When you are expecting you are often on high alert to eat and drink the right things to ensure your baby is fully nurtured as they grow in the womb. A new study, however, suggests that your baby’s health starts long before they are conceived.
It is well known that genetic material provided by both parents determines eye color, hair color, features, and personality, but now there is overwhelming evidence that children born of unhealthy parents will already be pre-programmed for a greater risk of poor health, the University of Adelaide researchers say.
In a paper called “Parenting from before conception”, researchers at the University’s Robinson Research Institute say environmental factors prior to conception have more influence on the child’s future than previously thought.

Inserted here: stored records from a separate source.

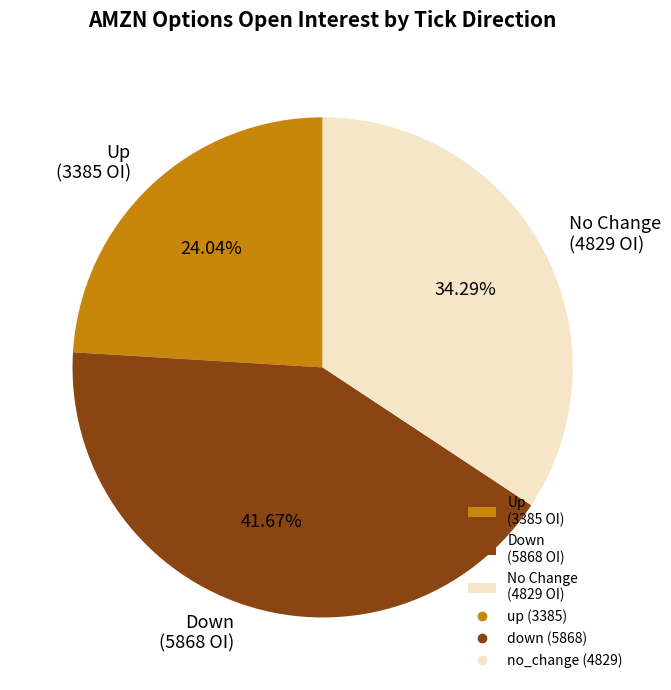

How many segments does this pie chart have?

3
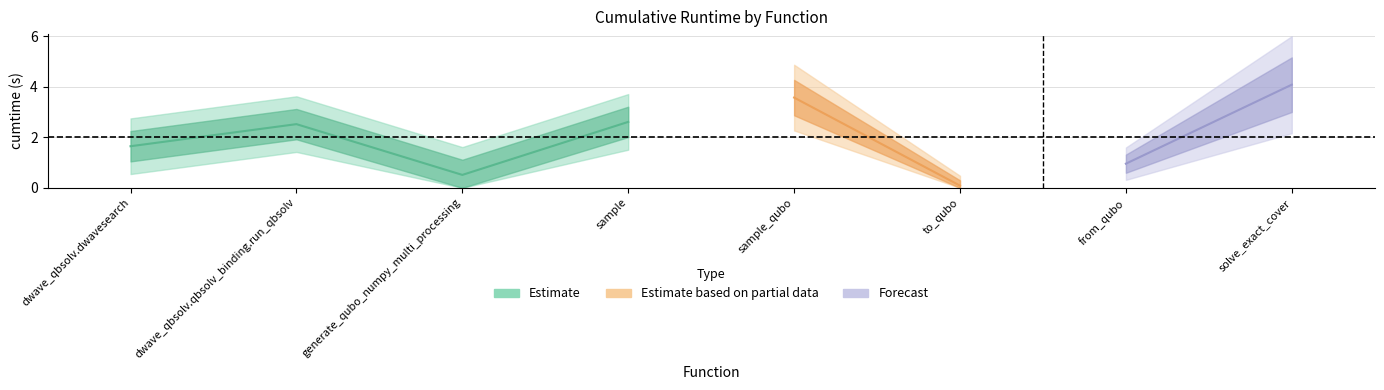

List the labels in order of value, largest first.

solve_exact_cover, sample_qubo, sample, dwave_qbsolv.qbsolv_binding.run_qbsolv, dwave_qbsolv.dwavesearch, from_qubo, generate_qubo_numpy_multi_processing, to_qubo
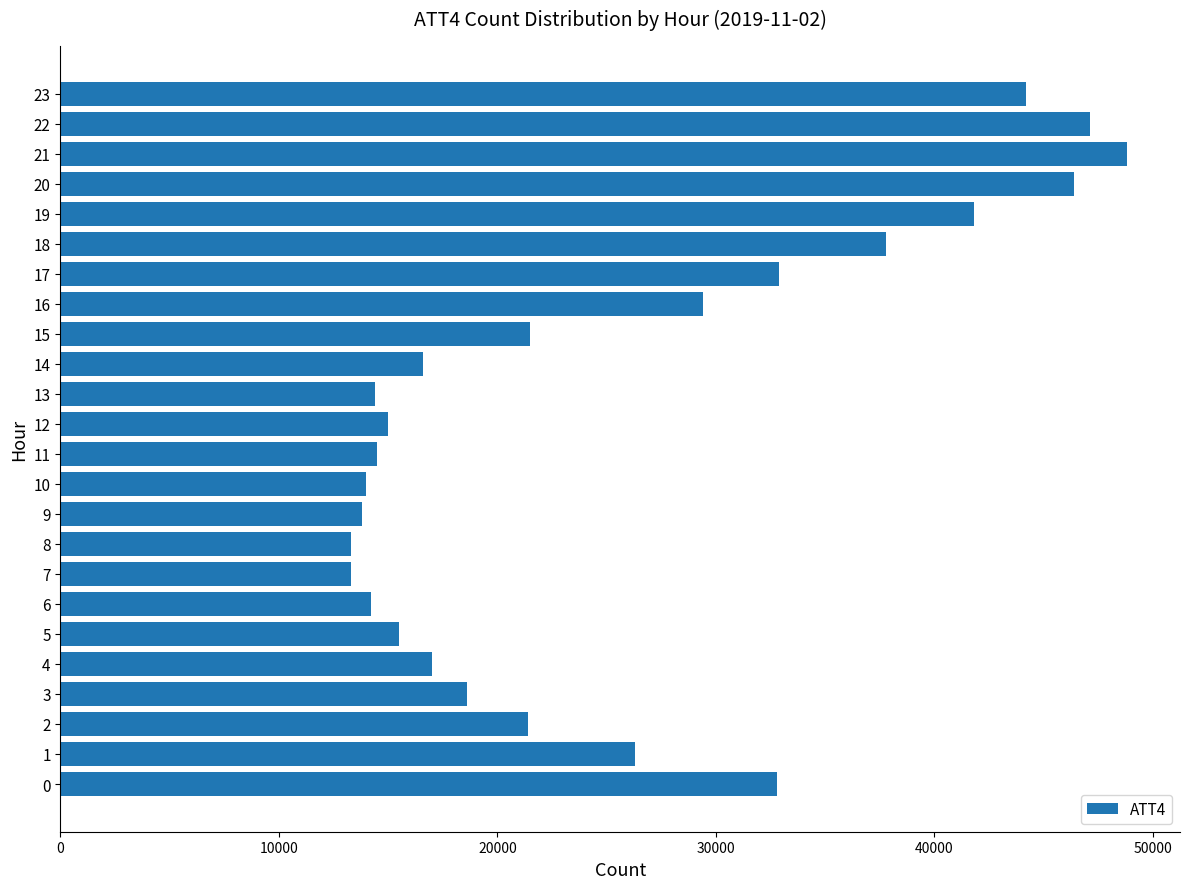

The value at 15 is 21500. True or false?

True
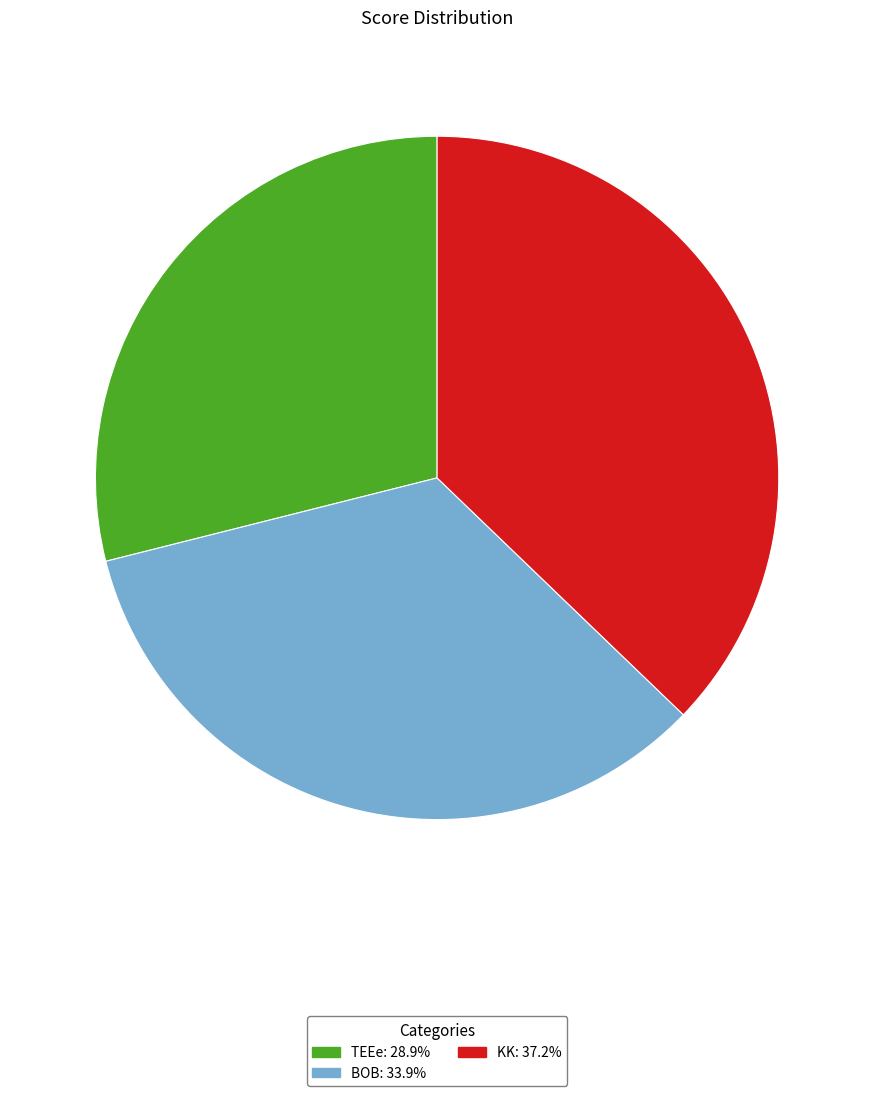

Which has a higher value, TEEe or BOB?

BOB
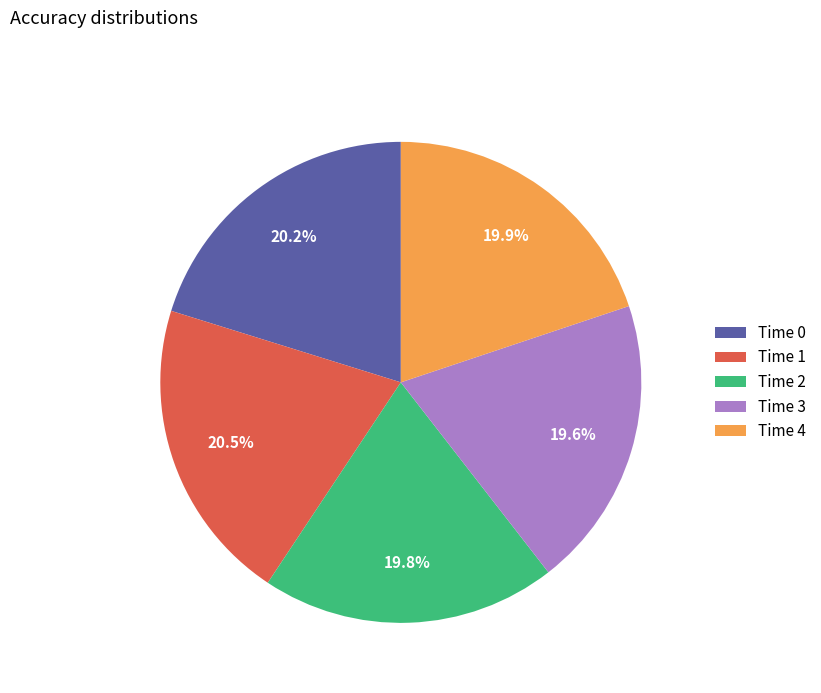

How many segments does this pie chart have?

5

“This really is a new frontier for reproductive and developmental research,” corresponding author and Director of the University’s Robinson Research Institute, Professor Sarah Robertson told Science Live
“It’s only been in the last 10 years that the science community has been seriously discussing these issues, and only in the last five years that we’ve begun to understand the mechanisms of how this is happening — with much of the work conducted right here at the University of Adelaide.”
The paper reveals that parental influences on a child begin before conception because stored environmental factors in the egg and sperm are contributing more than just genetic material to the child.
“Many things we do in the lead up to conceiving is having an impact on the future development of the child — from the age of the parents to poor diet, obesity, smoking, and many other factors, all of which influence environmental signals transmitted into the embryo,” Professor Robertson says.
“People used to think that it didn’t matter, because a child represented a new beginning, with a fresh start. The reality is, we can now say with great certainty that the child doesn’t quite start from scratch — they already carry over a legacy of factors from their parents’ experiences that can shape development in the fetus and after birth. Depending on the situation, we can give our children a burden before they’ve even started life.”
And while higher risk metabolic diseases, such as diabetes and cardiovascular disease are included, whether or not your child will have anxiety and immune dysfunction can also be affected.
Dad, they say, has a much greater role to play in this than previously thought.
“The reality is, the child doesn’t quite start from scratch — they already carry over a legacy of factors from their parents’ experiences that can shape development in the fetus and after birth. Depending on the situation, we can give our children a burden before they’ve even started life,” experts say.
Professor Robertson notes that the study can be a wake-up call for would-be parents.
“A few lifestyle changes by potential parents and improvements in the right direction, especially in the months leading up to conception, could have a lasting, positive benefit for the future of their child,” she says.